O apaixonado torcedor do Fluminense e da LDU que me desculpe.

Aqui na terra estão jogando futebol. Tem muito samba, muito choro e rock'n roll.

Mas o que eu quero te dizer é que o Polytheama é melhor, muito melhor que as duas equipes que disputaram a final da Libertadores na noite de ontem.

Claro que não vai se querer objetividade de quem é apaixonado, longe disso. Eles são os profetas mais delirantes.

O jogo deve ser assistido em transe, em catarse.

Porém, quem assiste de fora vê com olhos tristes, rasos d'água, o epílogo do futebol sul americano.

Em campo, onde estarão Rivelino, Telê, Hércules? Estão se guardando pra quando o carnaval chegar?

Onde andarão Spencer, Bochini, Artime? Foram levados pela roda viva?

Bastaria um lampejo de Joãozinho. Mas tudo em volta está em construção.

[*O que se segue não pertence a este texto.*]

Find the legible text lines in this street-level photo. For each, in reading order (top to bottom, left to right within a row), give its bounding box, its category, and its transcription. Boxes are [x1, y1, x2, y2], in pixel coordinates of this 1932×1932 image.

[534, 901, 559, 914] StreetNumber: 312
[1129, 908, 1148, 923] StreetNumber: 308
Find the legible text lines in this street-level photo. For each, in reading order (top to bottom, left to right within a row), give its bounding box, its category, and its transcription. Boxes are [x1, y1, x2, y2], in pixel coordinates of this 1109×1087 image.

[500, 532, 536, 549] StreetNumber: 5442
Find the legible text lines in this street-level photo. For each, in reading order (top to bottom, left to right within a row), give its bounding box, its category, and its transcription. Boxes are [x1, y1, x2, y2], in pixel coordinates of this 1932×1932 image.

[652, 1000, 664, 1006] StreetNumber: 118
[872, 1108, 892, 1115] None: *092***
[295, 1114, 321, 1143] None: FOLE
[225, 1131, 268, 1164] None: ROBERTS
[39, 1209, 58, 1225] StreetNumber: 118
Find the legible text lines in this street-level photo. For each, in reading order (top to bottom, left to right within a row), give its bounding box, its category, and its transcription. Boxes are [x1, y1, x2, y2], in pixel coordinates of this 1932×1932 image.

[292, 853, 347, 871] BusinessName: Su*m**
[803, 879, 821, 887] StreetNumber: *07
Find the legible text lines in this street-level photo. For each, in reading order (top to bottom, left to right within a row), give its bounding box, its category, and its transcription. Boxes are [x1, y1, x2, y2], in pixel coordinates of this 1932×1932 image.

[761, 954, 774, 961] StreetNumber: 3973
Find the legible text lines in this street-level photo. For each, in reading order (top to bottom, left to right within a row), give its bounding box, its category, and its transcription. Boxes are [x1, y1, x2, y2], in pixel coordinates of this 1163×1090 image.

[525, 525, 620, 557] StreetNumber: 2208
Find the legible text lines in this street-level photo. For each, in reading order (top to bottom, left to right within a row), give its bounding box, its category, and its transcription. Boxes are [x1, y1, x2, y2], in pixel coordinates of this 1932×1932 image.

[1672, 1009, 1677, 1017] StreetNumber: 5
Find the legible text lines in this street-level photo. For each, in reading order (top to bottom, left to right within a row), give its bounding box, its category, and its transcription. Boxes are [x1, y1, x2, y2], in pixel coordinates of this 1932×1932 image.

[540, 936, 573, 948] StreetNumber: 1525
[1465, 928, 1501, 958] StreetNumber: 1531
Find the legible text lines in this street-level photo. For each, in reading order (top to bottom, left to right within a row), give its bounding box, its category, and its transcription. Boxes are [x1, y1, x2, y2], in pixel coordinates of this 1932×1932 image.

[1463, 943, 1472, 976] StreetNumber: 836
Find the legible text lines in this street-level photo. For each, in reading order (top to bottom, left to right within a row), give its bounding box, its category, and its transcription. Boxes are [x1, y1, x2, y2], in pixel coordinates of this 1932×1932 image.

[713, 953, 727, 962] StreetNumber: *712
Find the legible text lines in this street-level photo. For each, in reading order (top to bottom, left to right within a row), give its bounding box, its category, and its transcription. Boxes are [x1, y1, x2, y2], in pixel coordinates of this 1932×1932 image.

No estádio não há Pedro Pedreiro, nem Pedro Rocha. O ingresso não é pra qualquer um.

Para estufar esse filó, como a torcida tricolor sonhava, Thiago Neves. Mas onde um companheiro para aplicar firula exata?

Onde um Pagão, nesse território de fanáticos religiosos?

Só mesmo sofrendo na distância da arquibancada, no contrapé, para avançar na vaga geometria do tempo. E voltar a sonhar.

Quando as luzes se apagaram no Maracanã vazio, um pensamento vagou pelo sofrer tricolor.

Carnaval, desengano. A dor repousa em casa, descansando.

E o clube das Laranjeiras exclamava aos seus torcedores, baixinho:

"Te perdôo por te trair."

Enquanto o povo clamava pelo Polytheama.

Polytheama que cultiva a fama de não perder.